(Source records)
++++++++++++++++++++

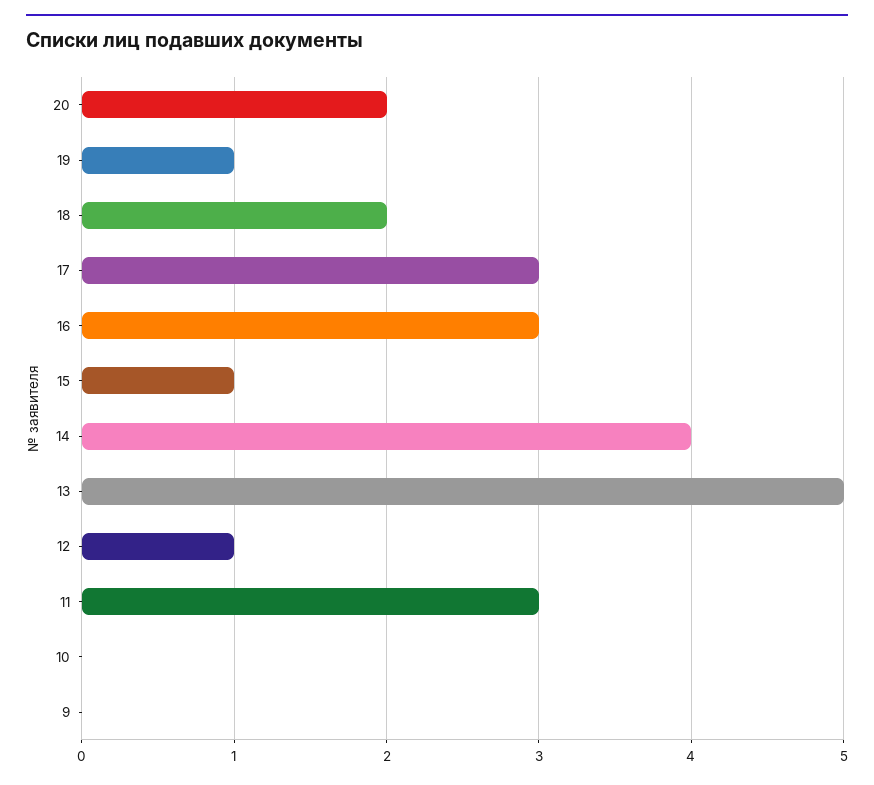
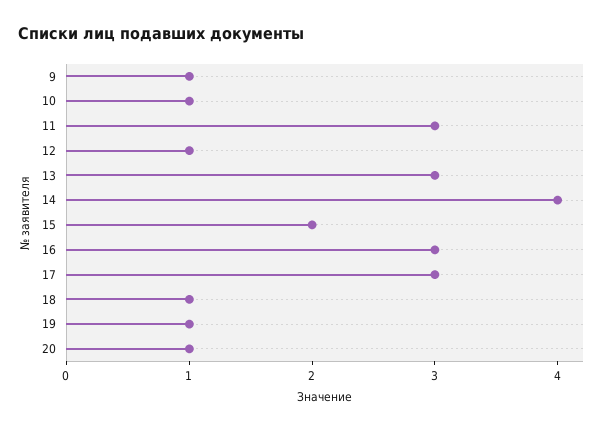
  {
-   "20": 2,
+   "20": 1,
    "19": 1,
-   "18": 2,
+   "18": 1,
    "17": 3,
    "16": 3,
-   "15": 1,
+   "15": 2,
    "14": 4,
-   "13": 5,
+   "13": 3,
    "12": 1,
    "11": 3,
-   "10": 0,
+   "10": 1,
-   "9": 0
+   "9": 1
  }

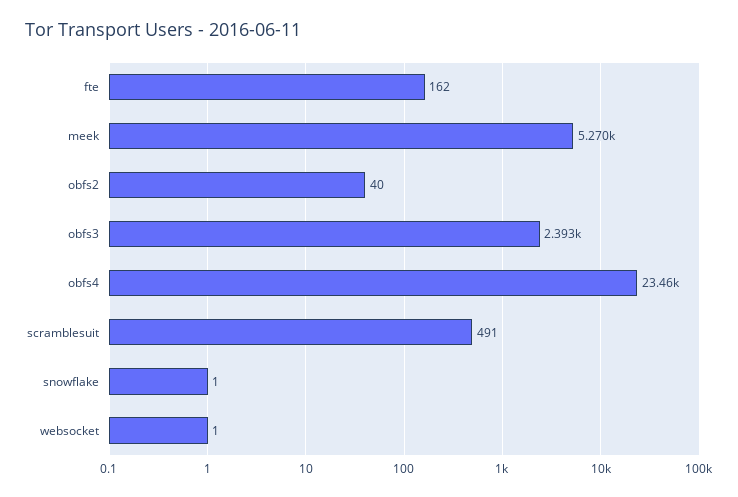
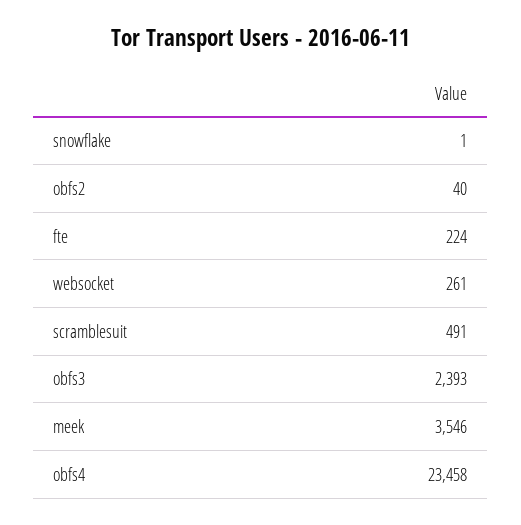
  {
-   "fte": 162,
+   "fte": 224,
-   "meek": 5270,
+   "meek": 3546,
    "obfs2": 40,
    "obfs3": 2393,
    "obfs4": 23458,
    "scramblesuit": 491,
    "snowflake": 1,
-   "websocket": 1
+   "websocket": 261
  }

++++++++++++++++++++

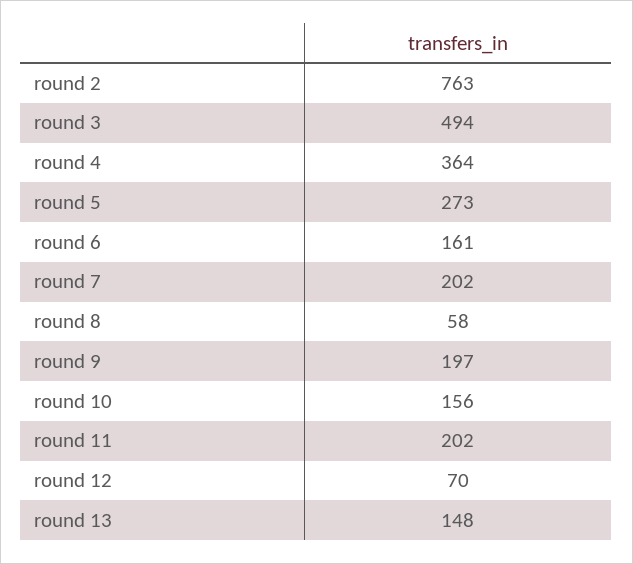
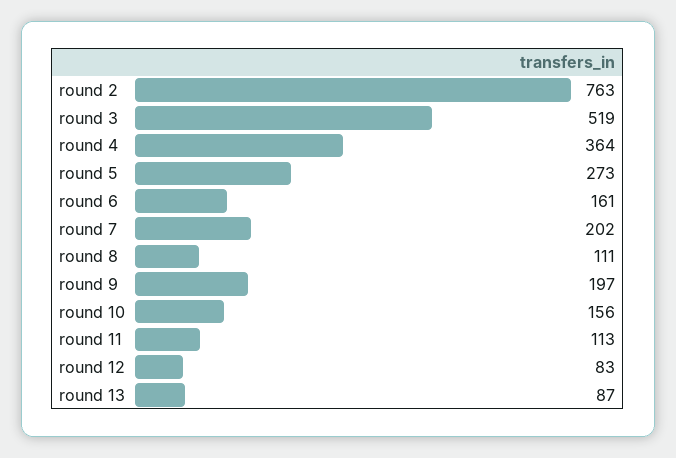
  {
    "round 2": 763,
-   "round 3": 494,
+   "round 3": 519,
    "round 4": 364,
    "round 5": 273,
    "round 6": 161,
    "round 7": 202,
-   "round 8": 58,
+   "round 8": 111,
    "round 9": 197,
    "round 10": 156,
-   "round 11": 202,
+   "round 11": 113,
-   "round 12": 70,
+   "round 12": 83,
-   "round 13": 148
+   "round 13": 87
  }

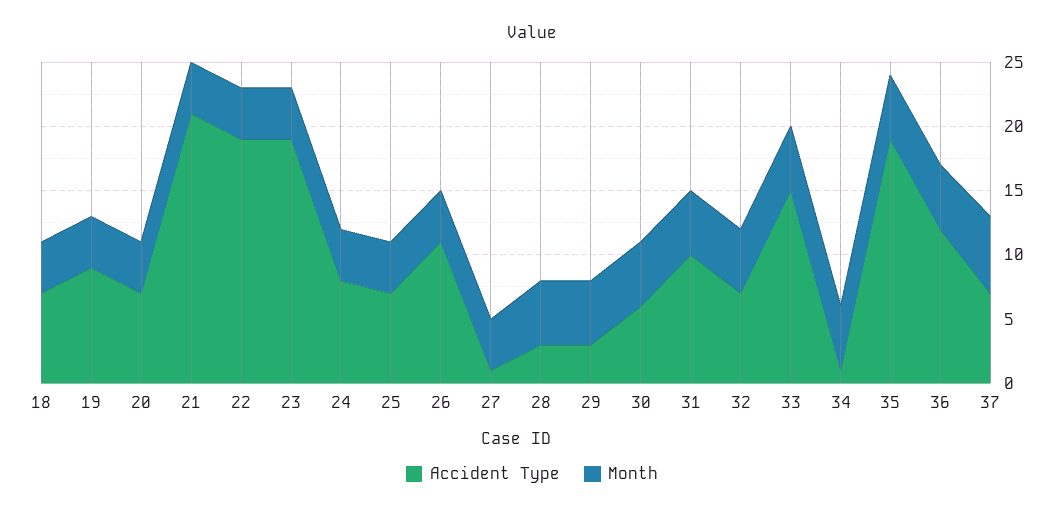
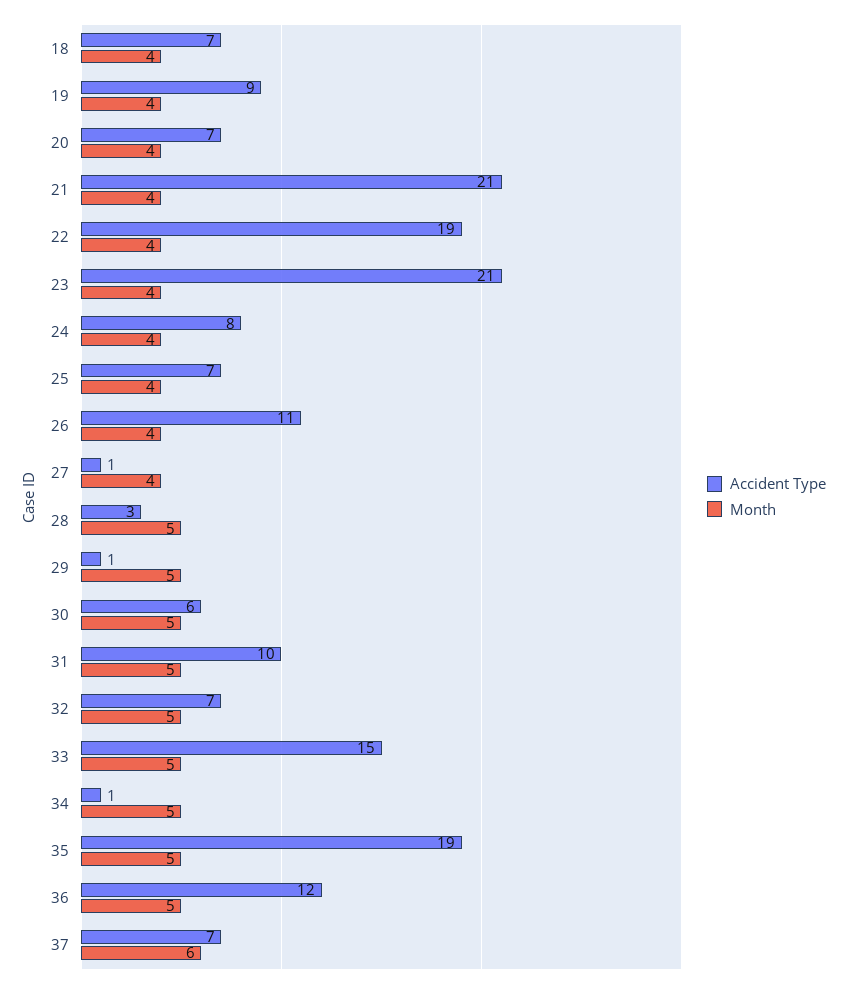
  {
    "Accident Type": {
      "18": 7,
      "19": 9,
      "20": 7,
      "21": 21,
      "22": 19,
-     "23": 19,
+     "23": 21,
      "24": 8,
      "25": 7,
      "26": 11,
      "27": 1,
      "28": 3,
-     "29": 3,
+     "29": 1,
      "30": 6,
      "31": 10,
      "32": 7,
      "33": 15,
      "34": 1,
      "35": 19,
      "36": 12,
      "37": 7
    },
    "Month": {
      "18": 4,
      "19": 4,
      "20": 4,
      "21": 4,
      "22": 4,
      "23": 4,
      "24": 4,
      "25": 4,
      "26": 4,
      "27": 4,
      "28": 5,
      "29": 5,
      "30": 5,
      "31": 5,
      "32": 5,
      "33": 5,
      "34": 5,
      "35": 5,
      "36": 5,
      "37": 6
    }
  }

++++++++++++++++++++

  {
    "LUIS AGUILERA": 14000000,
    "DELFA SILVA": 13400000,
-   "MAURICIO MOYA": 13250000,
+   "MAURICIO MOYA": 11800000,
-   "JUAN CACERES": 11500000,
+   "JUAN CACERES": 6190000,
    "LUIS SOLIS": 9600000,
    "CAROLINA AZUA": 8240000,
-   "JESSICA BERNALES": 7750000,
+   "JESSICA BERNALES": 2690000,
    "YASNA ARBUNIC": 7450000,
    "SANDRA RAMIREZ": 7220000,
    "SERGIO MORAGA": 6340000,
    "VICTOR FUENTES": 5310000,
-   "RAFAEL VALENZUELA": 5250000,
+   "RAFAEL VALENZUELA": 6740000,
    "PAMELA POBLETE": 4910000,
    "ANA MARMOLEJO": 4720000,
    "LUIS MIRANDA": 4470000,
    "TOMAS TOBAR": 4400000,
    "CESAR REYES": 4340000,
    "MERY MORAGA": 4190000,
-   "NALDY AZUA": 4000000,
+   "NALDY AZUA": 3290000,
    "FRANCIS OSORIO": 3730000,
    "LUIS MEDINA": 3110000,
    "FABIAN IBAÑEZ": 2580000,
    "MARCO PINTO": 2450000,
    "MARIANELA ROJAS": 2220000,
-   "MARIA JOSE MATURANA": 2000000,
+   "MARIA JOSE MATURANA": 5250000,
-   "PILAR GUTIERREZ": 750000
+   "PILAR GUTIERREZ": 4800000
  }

++++++++++++++++++++

• Prompt: Copy each line from the data that features the string "MAURICIO".

• Exercise result:
-   "MAURICIO MOYA": 13250000,
+   "MAURICIO MOYA": 11800000,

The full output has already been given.